(Source records)

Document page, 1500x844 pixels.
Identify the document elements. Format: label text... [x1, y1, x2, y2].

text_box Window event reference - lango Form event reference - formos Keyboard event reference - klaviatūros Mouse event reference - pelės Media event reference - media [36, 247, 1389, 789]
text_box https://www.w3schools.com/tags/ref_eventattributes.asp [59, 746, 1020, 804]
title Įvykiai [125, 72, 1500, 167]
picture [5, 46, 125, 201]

What you should do
Copy the records above line for line, with no changes.

Answer
Document page, 1500x844 pixels.
Identify the document elements. Format: label text... [x1, y1, x2, y2].

text_box Window event reference - lango Form event reference - formos Keyboard event reference - klaviatūros Mouse event reference - pelės Media event reference - media [36, 247, 1389, 789]
text_box https://www.w3schools.com/tags/ref_eventattributes.asp [59, 746, 1020, 804]
title Įvykiai [125, 72, 1500, 167]
picture [5, 46, 125, 201]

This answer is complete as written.